- _TEXT SEGMENT_
[Start of section]
Chief Judge of the United States District Court for the Western District of Pennsylvania
- In office 1982–1985
- Preceded by: Gerald Joseph Weber
- Succeeded by: Maurice Blanchard Cohill Jr.

Judge of the United States District Court for the Western District of Pennsylvania
- In office December 12, 1970 – July 2, 1985
- Appointed by: Richard Nixon
- Preceded by: Wallace Samuel Gourley
- Succeeded by: Donald J. Lee

Personal details
- Born: Hubert Irving Teitelbaum July 2, 1915 Pittsburgh, Pennsylvania
- Died: January 5, 1995 (aged 79) Pittsburgh, Pennsylvania
- Education: University of Pittsburgh (A.B.) University of Pittsburgh School of Law (LL.B.)

= Hubert Teitelbaum =

American judge

Hubert Irving Teitelbaum (July 2, 1915 – January 5, 1995) was a United States district judge of the United States District Court for the Western District of Pennsylvania.

==Education and career==

Born in Pittsburgh, he earned his B.A. degree from the University of Pittsburgh in 1937 and a Bachelor of Laws from the University of Pittsburgh School of Law in 1940. He was a special agent for the Federal Bureau of Investigation from 1940 to 1943. He was a captain in the United States Army during World War II and in its immediate aftermath, from 1944 to 1947. He was a division chief for the United States Department of the Army in the Federal Republic of Germany from 1947 to 1949.
[End of section]
- _DATASET ENTRIES_
[Start of section]
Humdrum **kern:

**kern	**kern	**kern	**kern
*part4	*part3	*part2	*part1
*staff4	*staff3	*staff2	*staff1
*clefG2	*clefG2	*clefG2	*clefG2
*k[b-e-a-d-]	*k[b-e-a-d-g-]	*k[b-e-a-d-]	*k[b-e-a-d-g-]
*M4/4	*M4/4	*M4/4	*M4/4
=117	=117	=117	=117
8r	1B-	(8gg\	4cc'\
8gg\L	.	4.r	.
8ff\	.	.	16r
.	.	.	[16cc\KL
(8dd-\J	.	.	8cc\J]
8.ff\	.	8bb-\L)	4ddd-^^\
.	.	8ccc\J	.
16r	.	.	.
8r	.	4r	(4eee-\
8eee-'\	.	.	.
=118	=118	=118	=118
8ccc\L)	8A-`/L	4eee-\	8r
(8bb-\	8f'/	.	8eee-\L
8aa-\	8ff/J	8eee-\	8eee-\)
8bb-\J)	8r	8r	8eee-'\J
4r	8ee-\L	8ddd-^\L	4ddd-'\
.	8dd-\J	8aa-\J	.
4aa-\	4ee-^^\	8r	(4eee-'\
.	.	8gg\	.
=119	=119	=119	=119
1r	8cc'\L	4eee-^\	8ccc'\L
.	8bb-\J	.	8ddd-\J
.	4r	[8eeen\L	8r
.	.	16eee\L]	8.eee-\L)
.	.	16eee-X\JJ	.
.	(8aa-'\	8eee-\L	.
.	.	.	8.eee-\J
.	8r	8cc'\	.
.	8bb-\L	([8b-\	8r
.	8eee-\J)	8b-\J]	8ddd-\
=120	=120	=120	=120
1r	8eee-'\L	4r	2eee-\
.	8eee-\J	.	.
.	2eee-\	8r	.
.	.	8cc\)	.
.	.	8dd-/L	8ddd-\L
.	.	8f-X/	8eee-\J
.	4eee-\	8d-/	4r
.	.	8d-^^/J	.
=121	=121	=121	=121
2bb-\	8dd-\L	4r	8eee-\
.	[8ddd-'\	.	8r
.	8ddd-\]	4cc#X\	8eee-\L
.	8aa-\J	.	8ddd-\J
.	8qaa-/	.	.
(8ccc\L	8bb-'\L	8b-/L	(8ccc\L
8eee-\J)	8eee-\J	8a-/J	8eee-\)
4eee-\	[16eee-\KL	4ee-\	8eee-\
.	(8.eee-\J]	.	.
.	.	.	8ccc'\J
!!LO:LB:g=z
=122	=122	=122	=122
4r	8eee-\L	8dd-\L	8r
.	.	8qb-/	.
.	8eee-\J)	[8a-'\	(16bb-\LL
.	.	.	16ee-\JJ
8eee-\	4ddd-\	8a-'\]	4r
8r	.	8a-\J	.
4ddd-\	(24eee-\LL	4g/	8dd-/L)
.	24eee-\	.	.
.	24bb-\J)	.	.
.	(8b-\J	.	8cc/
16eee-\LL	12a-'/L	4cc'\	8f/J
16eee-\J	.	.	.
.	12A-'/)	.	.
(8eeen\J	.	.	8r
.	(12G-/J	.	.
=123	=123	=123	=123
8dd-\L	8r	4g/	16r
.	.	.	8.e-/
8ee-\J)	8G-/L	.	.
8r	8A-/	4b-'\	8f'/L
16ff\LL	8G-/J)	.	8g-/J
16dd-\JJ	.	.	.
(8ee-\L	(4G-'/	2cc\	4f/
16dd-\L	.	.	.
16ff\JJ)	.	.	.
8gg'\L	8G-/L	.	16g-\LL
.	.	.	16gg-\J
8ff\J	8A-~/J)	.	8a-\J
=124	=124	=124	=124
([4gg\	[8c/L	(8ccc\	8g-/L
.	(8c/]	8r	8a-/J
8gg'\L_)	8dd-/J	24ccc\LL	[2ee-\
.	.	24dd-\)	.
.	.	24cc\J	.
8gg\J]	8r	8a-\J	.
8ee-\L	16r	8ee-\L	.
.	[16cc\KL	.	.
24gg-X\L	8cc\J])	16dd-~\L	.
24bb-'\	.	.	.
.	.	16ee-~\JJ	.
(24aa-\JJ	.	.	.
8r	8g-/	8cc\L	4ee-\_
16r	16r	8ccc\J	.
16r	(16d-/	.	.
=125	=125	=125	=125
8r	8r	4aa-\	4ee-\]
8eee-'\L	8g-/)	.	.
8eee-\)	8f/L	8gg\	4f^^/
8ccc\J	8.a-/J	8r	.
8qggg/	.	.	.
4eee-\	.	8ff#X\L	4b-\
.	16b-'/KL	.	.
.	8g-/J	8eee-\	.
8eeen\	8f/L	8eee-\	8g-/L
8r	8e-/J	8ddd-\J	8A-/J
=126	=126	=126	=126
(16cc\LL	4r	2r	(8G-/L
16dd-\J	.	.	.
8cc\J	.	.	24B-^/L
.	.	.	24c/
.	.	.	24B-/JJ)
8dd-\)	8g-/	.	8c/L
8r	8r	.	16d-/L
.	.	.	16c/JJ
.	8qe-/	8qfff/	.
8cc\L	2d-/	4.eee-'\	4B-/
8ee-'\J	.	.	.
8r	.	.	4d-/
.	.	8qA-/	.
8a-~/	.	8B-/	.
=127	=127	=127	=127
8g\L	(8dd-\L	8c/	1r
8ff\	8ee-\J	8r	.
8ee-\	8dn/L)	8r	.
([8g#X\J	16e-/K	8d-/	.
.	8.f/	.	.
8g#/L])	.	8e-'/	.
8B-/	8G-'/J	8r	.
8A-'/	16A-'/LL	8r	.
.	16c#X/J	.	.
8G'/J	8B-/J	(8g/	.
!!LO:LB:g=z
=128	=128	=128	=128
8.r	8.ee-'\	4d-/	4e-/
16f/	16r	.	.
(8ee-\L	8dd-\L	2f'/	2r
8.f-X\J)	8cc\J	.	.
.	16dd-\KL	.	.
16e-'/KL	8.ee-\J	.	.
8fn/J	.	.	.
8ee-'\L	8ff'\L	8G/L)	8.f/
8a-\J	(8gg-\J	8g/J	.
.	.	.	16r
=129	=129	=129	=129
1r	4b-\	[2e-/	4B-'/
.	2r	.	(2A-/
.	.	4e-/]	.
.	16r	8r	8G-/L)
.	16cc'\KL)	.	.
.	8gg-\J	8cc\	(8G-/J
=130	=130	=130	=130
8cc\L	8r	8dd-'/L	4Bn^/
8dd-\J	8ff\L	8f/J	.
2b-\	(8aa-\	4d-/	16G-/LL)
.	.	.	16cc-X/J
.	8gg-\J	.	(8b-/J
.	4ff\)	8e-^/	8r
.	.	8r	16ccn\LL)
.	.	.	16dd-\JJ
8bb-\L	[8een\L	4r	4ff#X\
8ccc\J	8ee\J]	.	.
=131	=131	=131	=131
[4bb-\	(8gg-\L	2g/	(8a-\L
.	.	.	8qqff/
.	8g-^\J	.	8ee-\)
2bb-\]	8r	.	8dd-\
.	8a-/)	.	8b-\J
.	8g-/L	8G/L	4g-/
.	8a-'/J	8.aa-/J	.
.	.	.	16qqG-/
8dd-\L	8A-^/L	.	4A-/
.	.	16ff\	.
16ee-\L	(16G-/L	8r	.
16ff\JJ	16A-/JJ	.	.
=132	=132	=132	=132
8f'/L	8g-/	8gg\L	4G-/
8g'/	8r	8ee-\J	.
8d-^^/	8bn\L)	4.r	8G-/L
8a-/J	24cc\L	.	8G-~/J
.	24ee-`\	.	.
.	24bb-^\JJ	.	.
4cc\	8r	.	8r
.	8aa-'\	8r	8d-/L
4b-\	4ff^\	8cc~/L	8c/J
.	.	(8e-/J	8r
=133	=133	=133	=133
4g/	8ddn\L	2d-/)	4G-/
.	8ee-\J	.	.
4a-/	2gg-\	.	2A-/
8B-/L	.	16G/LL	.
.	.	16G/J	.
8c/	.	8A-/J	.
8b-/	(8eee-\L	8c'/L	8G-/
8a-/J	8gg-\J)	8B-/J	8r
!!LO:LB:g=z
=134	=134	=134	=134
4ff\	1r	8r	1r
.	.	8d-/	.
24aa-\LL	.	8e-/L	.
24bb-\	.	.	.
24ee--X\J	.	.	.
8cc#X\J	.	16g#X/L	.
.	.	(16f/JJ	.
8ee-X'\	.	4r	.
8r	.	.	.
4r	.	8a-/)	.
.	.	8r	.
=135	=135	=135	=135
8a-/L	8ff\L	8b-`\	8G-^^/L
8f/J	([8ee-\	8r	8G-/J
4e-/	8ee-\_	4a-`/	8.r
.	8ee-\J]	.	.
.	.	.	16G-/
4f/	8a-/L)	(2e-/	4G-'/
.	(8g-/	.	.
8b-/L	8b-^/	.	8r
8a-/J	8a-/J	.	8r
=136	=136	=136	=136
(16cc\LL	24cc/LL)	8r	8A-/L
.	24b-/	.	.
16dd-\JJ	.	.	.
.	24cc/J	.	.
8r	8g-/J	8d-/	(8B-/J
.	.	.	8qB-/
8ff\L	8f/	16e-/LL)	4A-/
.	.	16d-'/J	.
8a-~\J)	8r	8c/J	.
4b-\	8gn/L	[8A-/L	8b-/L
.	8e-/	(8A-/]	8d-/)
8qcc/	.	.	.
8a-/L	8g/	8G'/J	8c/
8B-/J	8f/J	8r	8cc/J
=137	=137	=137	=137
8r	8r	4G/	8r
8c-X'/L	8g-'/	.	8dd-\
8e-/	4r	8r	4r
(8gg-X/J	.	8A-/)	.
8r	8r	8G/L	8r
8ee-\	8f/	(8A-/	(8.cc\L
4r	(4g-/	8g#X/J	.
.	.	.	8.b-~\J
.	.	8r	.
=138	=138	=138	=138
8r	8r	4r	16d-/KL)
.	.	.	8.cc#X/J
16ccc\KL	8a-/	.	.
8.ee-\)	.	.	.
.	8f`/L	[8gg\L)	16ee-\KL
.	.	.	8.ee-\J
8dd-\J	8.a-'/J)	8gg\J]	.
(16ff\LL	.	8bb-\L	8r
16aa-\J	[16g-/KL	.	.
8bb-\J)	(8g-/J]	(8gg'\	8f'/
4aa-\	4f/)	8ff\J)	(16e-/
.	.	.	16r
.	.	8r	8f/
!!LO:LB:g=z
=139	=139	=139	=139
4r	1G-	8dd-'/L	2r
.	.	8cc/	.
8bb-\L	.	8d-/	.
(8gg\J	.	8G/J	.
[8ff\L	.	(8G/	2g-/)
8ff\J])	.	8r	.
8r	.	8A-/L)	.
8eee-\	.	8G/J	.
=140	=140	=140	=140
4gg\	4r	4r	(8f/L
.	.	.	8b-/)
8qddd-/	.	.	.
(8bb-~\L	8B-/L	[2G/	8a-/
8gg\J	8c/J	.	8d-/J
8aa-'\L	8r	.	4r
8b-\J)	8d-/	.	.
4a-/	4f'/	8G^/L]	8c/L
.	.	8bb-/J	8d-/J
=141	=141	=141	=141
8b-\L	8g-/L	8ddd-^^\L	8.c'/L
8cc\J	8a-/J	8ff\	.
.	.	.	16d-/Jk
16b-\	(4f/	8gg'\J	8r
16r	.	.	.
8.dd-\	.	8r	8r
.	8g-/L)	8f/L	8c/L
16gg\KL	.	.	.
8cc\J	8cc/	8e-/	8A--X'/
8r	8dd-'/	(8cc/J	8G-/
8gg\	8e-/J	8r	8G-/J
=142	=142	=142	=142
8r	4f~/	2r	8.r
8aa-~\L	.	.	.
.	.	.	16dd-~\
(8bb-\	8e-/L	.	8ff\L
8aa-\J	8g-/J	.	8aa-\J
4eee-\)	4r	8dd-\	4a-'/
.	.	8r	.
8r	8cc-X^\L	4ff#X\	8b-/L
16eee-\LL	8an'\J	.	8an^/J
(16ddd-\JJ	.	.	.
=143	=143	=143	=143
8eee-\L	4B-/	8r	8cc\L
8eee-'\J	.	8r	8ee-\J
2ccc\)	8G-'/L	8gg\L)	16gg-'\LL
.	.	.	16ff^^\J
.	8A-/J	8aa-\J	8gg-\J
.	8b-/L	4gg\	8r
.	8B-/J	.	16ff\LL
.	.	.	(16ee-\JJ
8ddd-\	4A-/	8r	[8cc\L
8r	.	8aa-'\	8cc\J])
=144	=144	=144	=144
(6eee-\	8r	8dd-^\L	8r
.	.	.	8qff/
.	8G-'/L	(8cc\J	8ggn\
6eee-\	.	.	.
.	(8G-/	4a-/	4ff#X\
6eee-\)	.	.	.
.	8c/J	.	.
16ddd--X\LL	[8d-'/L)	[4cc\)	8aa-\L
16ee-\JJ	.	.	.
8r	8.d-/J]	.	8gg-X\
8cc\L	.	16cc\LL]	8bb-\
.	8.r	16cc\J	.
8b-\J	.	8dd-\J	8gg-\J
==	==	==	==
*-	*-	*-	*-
[End of section]
From the Hubert Teitelbaum biography, quote the stretch from "Born in Pittsburgh, he" through "1947 to 1949." word for word.

Born in Pittsburgh, he earned his B.A. degree from the University of Pittsburgh in 1937 and a Bachelor of Laws from the University of Pittsburgh School of Law in 1940. He was a special agent for the Federal Bureau of Investigation from 1940 to 1943. He was a captain in the United States Army during World War II and in its immediate aftermath, from 1944 to 1947. He was a division chief for the United States Department of the Army in the Federal Republic of Germany from 1947 to 1949.